WHAT IS EXPECTED
A single number is expected: the count of lines below where the word "pairs" occurs.

Records from a data source:
== == ==

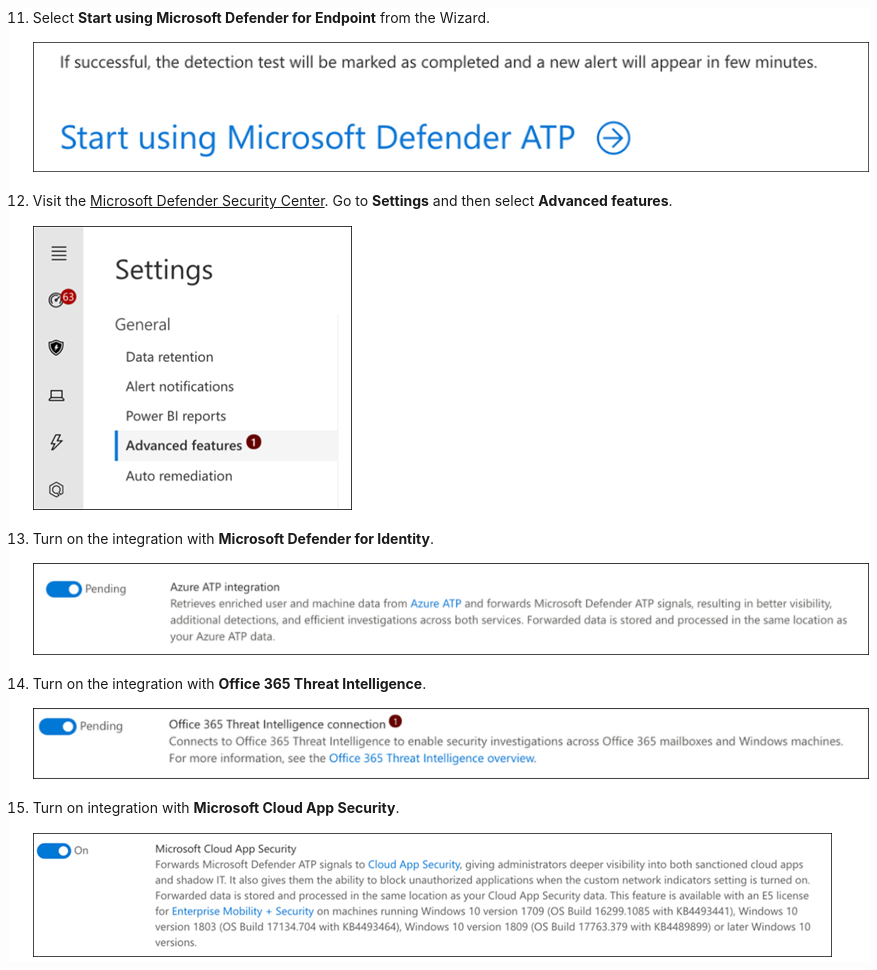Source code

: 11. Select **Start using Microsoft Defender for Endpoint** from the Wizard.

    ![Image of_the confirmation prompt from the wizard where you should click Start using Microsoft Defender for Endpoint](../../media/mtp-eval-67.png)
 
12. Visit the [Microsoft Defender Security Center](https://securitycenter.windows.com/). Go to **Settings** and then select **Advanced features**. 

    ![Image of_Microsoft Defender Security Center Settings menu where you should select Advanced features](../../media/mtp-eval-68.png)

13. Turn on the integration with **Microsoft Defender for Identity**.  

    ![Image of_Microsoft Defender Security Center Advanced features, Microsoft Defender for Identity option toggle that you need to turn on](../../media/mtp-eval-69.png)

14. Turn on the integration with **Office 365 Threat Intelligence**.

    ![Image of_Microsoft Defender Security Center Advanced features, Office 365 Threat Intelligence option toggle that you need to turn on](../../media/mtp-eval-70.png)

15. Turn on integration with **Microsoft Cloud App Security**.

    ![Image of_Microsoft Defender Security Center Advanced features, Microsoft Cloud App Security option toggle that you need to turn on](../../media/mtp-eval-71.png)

== == ==

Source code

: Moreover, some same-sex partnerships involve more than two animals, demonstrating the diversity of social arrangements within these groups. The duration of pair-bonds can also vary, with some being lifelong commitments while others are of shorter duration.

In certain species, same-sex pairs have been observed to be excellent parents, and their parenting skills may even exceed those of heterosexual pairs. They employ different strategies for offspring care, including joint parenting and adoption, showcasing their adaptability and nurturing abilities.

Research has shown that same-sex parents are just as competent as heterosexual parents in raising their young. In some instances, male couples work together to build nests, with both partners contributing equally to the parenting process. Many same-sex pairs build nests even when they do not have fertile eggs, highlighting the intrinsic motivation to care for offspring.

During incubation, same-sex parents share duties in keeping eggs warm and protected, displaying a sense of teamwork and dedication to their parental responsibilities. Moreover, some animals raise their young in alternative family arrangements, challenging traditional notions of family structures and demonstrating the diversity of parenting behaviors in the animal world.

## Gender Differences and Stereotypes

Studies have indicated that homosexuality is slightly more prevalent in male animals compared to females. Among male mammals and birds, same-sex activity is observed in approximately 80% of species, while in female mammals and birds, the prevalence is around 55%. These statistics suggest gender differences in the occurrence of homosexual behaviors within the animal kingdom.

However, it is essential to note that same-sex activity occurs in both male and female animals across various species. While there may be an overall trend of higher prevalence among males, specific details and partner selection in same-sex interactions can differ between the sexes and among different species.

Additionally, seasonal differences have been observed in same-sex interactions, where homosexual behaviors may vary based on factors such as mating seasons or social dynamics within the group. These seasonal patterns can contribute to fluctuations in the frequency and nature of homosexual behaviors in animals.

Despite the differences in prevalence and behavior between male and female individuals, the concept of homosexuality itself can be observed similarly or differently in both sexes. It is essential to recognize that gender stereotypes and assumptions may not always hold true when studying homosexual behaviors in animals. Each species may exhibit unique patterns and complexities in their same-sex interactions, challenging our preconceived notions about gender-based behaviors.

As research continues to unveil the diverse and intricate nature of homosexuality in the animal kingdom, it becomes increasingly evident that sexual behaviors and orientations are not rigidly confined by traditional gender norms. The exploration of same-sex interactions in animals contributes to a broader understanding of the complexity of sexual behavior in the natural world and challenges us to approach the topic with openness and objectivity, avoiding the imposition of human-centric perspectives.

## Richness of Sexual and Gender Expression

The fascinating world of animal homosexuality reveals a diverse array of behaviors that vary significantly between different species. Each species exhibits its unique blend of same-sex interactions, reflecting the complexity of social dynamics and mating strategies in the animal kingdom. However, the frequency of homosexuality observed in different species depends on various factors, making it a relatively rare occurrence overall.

== == ==

RESULT FOR THIS TASK
2